Birnbohm recognizes crisis performance of county, district employees

Staff efforts during pandemic bring kudos from emotional superintendent

Staff, employees and students of the Lenape Regional High School District have been  recognized by the superintendent as the coronavirus pandemic continues to require virtual education.

Superintendent Carol Birnbohm recognized the Burlington County Health Department’s coordination with county superintendents and the state Department of Education to order schools closed. 

“I’ve been well informed leading up to a potential close,” Birnbohm shared. “We were prepared for the closure and made decisions every step of the way, moving up to the close with the guidance of the Burlington County Health Department.”

Tempering her emotions, the superintendent thanked district administrators and central office staff for relaying information to students, teachers and the public — describing the district as “prepared.”

“That is the word I would say for our district,” Birnbohm said. “That is because of the incredible people that work in our school district.”

Birnbohm also noted that all teachers separated by department to collaborate on how virtual instruction should proceed. Students were kept in the loop, she added, about possible closures during the week of March 13. Teachers reminded students to gather everything from their lockers to take home as a closure date was considered.

“Please give any senior a safe, virtual hug because this is not the senior year they signed up for,” Birnbohm mentioned. “Be very empathetic for our seniors.

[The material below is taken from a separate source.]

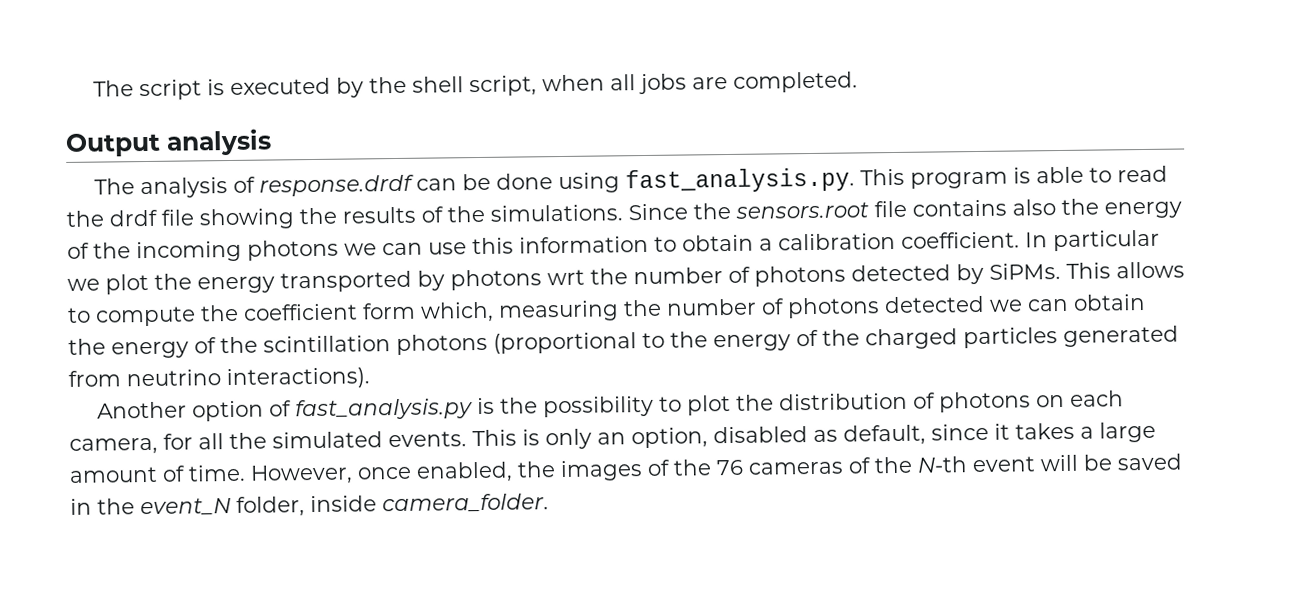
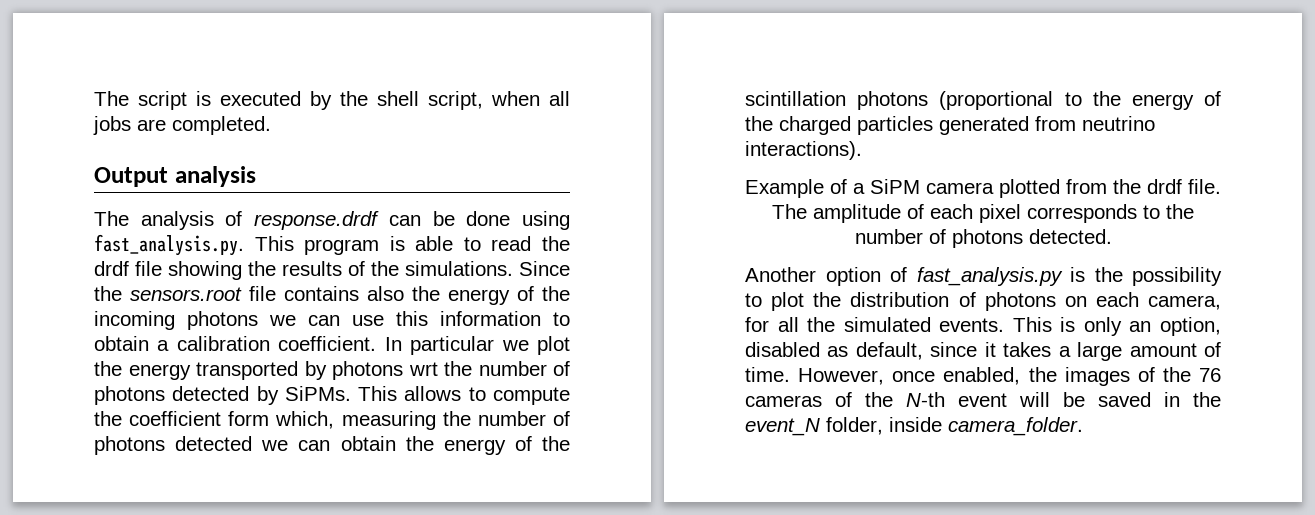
(370, 378) none -> [745,179,1221,198] [772,204,1194,223] [854,229,1112,248] // Example of a SiPM camera plotted from the drdf file. The amplitude of each pixel corresponds to the number of photons detected.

Be caring for them and send them extra love.”

As a slide show about home instruction was shown on a large screen – and with the board  spread out safely – Birnbohm reminded members that students will be more prepared for future careers as they experience remote learning. 

A cancellation of Scholastic Assessment Tests (SAT) appeared moot for those applying to colleges as the tests will not “measure the resiliency these kids are going to get from this,” Birnbohm insisted.

Colleges  will gain first-year students who have prior knowledge on adapting to emergency situations like the pandemic, she added. 

“I wanted to put some things out there, and I could go on and on about how incredible our teachers, counselors, nurses, bus drivers delivering meals, custodians, secretaries — everybody in our organization has really gone above and beyond to find some sense of normalcy in a situation that nobody has ever experienced,” Birnbohm concluded.

In unrelated news, the board approved sending the district’s proposed 2020-2021 budget to the county superintendent for review. The $155,389,085 budget calls for a net increase of 2 percent to the tax levy, given a $1,155,936 reduction in state funding. Debts have decreased by $116,413.

In a press release submitted shortly after the board’s approval, it was stated the budget does not require reductions in student programs or staff for the next school year.

“This is due to operational reductions and cost-saving measures proposed by the administration, and subject to approval by the Executive County Superintendent,” the release read. 

Regional school district tax impact for the eight sending districts is as follows:

  • Property owners in Evesham Township could see a 0.95-cent tax rate increase. For a home at an assessed average value of $271,600, that means a $17.80 annual increase. 
  • Property owners in Medford Township could see a 1.17-cent tax rate increase. For a home at an assessed average value of $326,393, taxpayers could see a $37.43 annual increase. 
  • Property owners in the Medford Lakes Borough could see a 1.05-cent tax rate decrease. For a home at an assessed average value of $287,180, that would be a $25.35 annual decrease. 
  • Property owners in Mount Laurel Township could see a 1.04-cent tax rate increase. For a home at an assessed average value of $237,500, that means a $23.89 annual increase. 
  • Property owners in Shamong Township could see a 0.84-cent tax rate decrease. For a home at an assessed average value of $308,812, that amounts to a $23.36 annual decrease. 
  • Property owners in Southampton Township could see a 3.02-cent tax rate increase. For a home at an assessed average value of $192,286, that will mean a $58.63 annual increase. 
  • Property owners in Tabernacle Township could see a 3.76-cent tax rate increase. For a home at an assessed average value of $265,357, that would be a $104.62 annual increase. 
  • Property owners in Woodland Township could see a 3.81-cent tax rate decrease. For a home at an assessed average value of $256,400, that means taxpayers could see a $101.33 annual decrease. 

Public hearing on the budget and the board of education is April 29, 7:30 p.m., at 93 Willow Grove Road in Shamong.

Editor’s note: Municipalities are highlighted in bold to provide easier access to readers who want to know a community-specific tax impact.